Image Classification is the task of identifying an image by assigning to it a specific label. Typically, Image Classification refers to images in which only one object appears and is analysed. In contrast, object detection involves both classification and localisation tasks, and is used to analyse more realistic cases in which multiple objects may exist in an image.
ImageNet (Deng et al., 2009) is a large scale dataset images built upon the backbone of the WordNet structure. ImageNet is one of the largest visual recognition datasets which contains high-resolution images. It has tens of millions of annotated images organized by the semantic hierarchy of WordNet.

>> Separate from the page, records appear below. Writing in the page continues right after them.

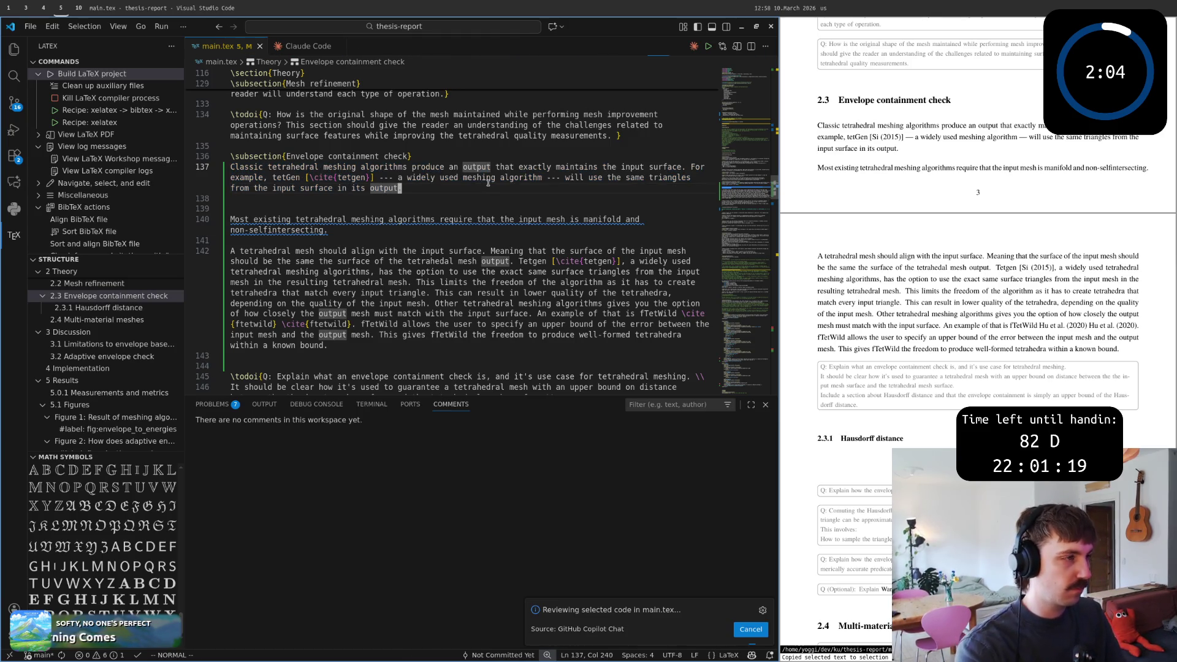
text(A This sass)
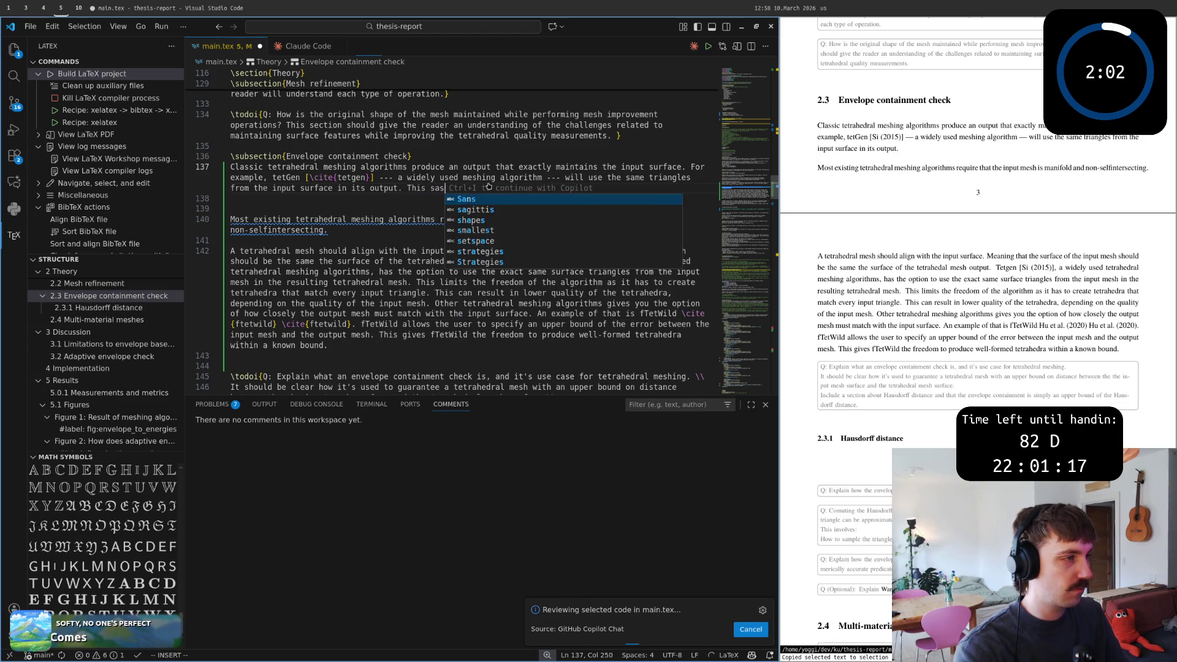
text(umes that the i)
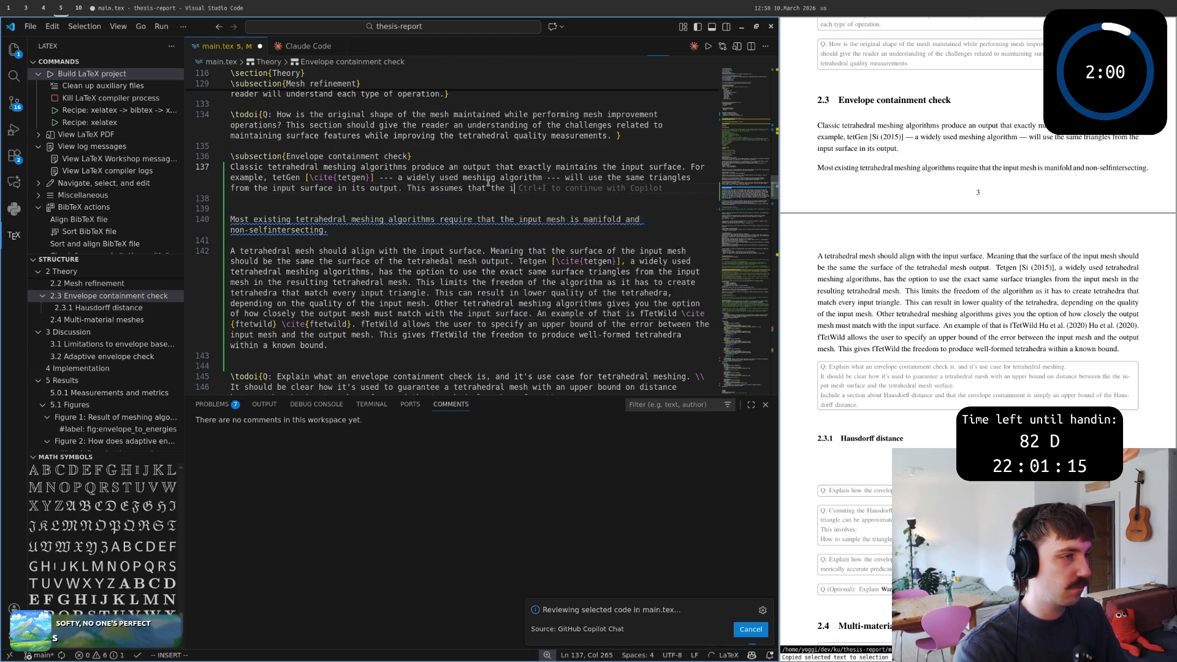
text(nput mesh is )
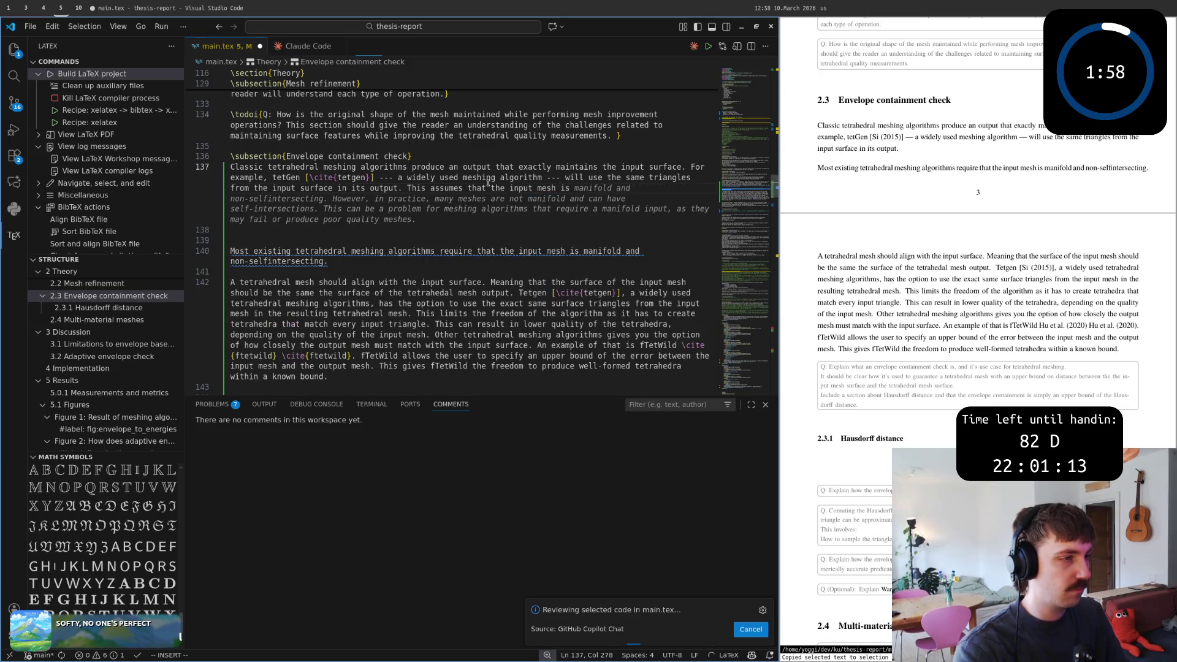
text(mani)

As of writing this question, the state-of-the-art model for is EfficientNet-B8 (Wei et al., 2020), which achieves a top-1 accuracy of 85.8% on ImageNet.
An excellent reference for tracking state-of-the-art models is PapersWithCode, which tracks performance data of ML models.
What will the state-of-the-art performance on image classification on ImageNet be at 2022-01-14 in top-1 accuracy amongst models not trained on additional data?
This question resolves as the highest level of performance, in top-1 accuracy, achieved on ImageNet up until 2022-01-14, 11:59PM GMT amongst models trained on only the ImageNet's validation set (ImageNet does not clearly demarcate its validation and training sets). No extra training data may be used besides the original ImageNet dataset.
Performance figures may be taken from e-prints, conference papers, peer-reviewed articles, and blog articles by reputable AI labs (including the associated code repositories). Published performance figures must be available before 2022-01-14, 11:59PM GMT to qualify.
In case the relevant performance figure is given as a confidence interval, the median value will be used to resolve the question.